Fierce fighting is now going on. The occurrence of this grave situation pains the Chinese Government and people and disturbs the Asian and African countries and people. After all, what issue is there between China and India that cannot be settled peacefully? What reason is there for bloody clashes to occur between China and India? China does not want a single inch of India's territory. In no circumstances is it conceivable for the Sino- Indian boundary question to be settled by force. China and India are both big countries of Asia having a major responsibility for peace in Asia and the world. They are initiators of the Five Principles of Peaceful Co-existence and participants of the Bandung Conference. Although the relations between China and India are presently very tense, there is no reason to abandon the Five Principles of Peaceful Co-existence and the spirit of the Bandung Conference. The Chinese Government holds that both the Chinese and Indian Governments should take to heart the fundamental interests of the 1,100 million people of China and India, the common interests of the people of the two countries in their struggle against imperialism and the interests of Asian peace and Asian-African solidarity, and try their best to seek a way to stop the border conflict, reopen peaceful negotiations and settle the Sino- Indian boundary question.
In line with its consistent stand for a peaceful settlement of the Sino-Indian boundary question, the Chinese Government now solemnly puts forward the following three proposals:
(1) Both parties affirm that the Sino-Indian boundary question must be settled peacefully through negotiations. Pending a peaceful settlement, the Chinese Government hopes that the Indian Government will agree that both parties respect the line of actual control between the two sides along the entire Sino-Indian border, and the armed forces of each side withdraw 20 kilometres from this line and disengage.
(2) Provided that the Indian Government agrees to the above proposal, the Chinese Government is willing, through consultation between the two parties, to withdraw its frontier guards in the eastern sector of the border to the north of the tine of actual control; at the same time, both China and India undertake not to cross the line of actual control, i.e., the traditional customary line, in the middle and western sectors of the border.
Matters relating to the disengagement of the armed forces of the two parties and the cessation of armed conflict shall be negotiated by officials designated by the Chinese and Indian Governments respectively.

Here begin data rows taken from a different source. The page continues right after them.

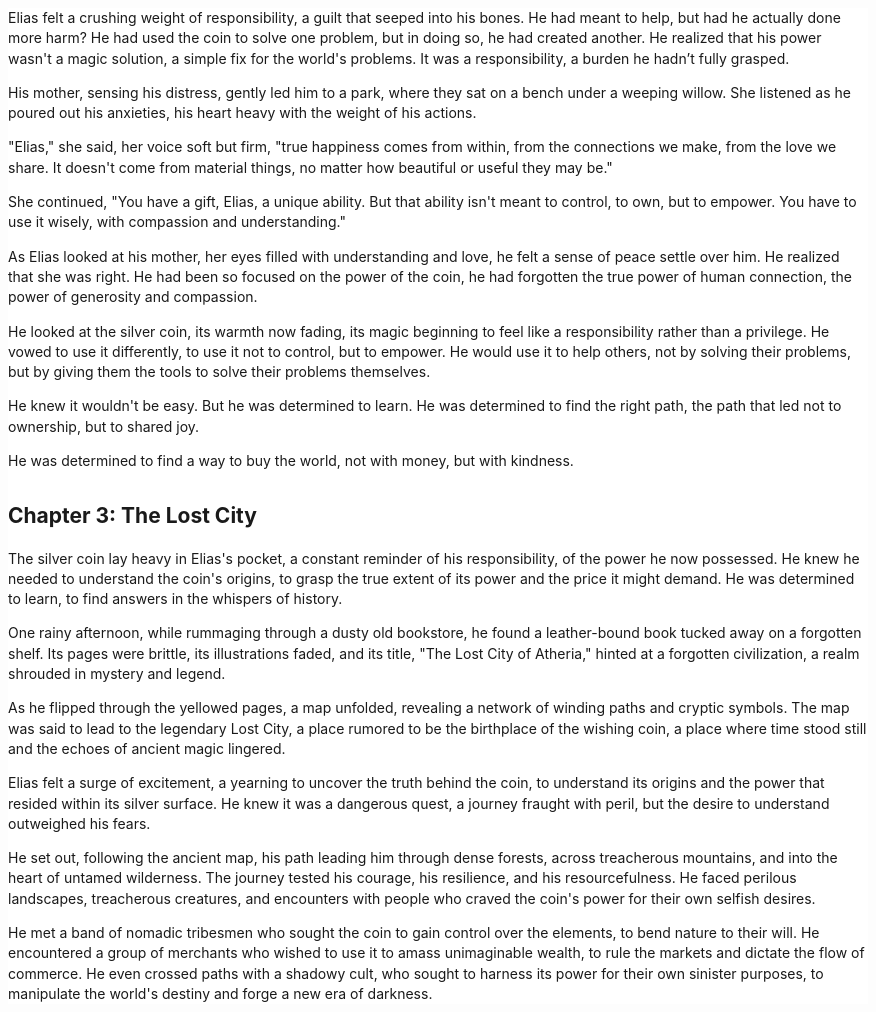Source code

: Elias felt a crushing weight of responsibility, a guilt that seeped into his bones.  He had meant to help, but had he actually done more harm?  He had used the coin to solve one problem, but in doing so, he had created another. He realized that his power wasn't a magic solution, a simple fix for the world's problems. It was a responsibility, a burden he hadn’t fully grasped.  

His mother, sensing his distress, gently led him to a park, where they sat on a bench under a weeping willow.  She listened as he poured out his anxieties, his heart heavy with the weight of his actions. 

"Elias," she said, her voice soft but firm, "true happiness comes from within, from the connections we make, from the love we share. It doesn't come from material things, no matter how beautiful or useful they may be."

She continued, "You have a gift, Elias, a unique ability. But that ability isn't meant to control, to own, but to empower. You have to use it wisely, with compassion and understanding."

As Elias looked at his mother, her eyes filled with understanding and love, he felt a sense of peace settle over him.  He realized that she was right.  He had been so focused on the power of the coin, he had forgotten the true power of human connection, the power of generosity and compassion.

He looked at the silver coin, its warmth now fading, its magic beginning to feel like a responsibility rather than a privilege.  He vowed to use it differently, to use it not to control, but to empower.  He would use it to help others, not by solving their problems, but by giving them the tools to solve their problems themselves. 

He knew it wouldn't be easy.  But he was determined to learn. He was determined to find the right path, the path that led not to ownership, but to shared joy.  

He was determined to find a way to buy the world, not with money, but with kindness. 


## Chapter 3: The Lost City

The silver coin lay heavy in Elias's pocket, a constant reminder of his responsibility, of the power he now possessed.  He knew he needed to understand the coin's origins, to grasp the true extent of its power and the price it might demand.  He was determined to learn, to find answers in the whispers of history. 

One rainy afternoon, while rummaging through a dusty old bookstore, he found a leather-bound book tucked away on a forgotten shelf. Its pages were brittle, its illustrations faded, and its title, "The Lost City of Atheria," hinted at a forgotten civilization, a realm shrouded in mystery and legend. 

As he flipped through the yellowed pages, a map unfolded, revealing a network of winding paths and cryptic symbols.  The map was said to lead to the legendary Lost City, a place rumored to be the birthplace of the wishing coin, a place where time stood still and the echoes of ancient magic lingered. 

Elias felt a surge of excitement, a yearning to uncover the truth behind the coin, to understand its origins and the power that resided within its silver surface.  He knew it was a dangerous quest, a journey fraught with peril, but the desire to understand outweighed his fears. 

He set out, following the ancient map, his path leading him through dense forests, across treacherous mountains, and into the heart of untamed wilderness. The journey tested his courage, his resilience, and his resourcefulness. He faced perilous landscapes, treacherous creatures, and encounters with people who craved the coin's power for their own selfish desires.  

He met a band of nomadic tribesmen who sought the coin to gain control over the elements, to bend nature to their will.  He encountered a group of merchants who wished to use it to amass unimaginable wealth, to rule the markets and dictate the flow of commerce.  He even crossed paths with a shadowy cult, who sought to harness its power for their own sinister purposes, to manipulate the world's destiny and forge a new era of darkness.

(3) The Chinese Government considers that, in order to seek a friendly settlement of the Sino-Indian boundary question, talks should be held once again by the Prime Ministers of China and India. At a time considered to be appropriate by both parties, the Chinese Government would welcome the Indian Prime Minister to Peking; if this should be inconvenient to the Indian Government, the Chinese Premier would be ready to go to Delhi for talks.
The Chinese Government appeals to the Indian Government for a positive response to the above three proposals. The Chinese Government appeals to the governments of Asian and African countries for an effort to bring about the materialization of these three proposals. The Chinese Government appeals to all the peace-loving countries and people to do their part in promoting Sino- Indian friendship, Asian-African solidarity and world peace.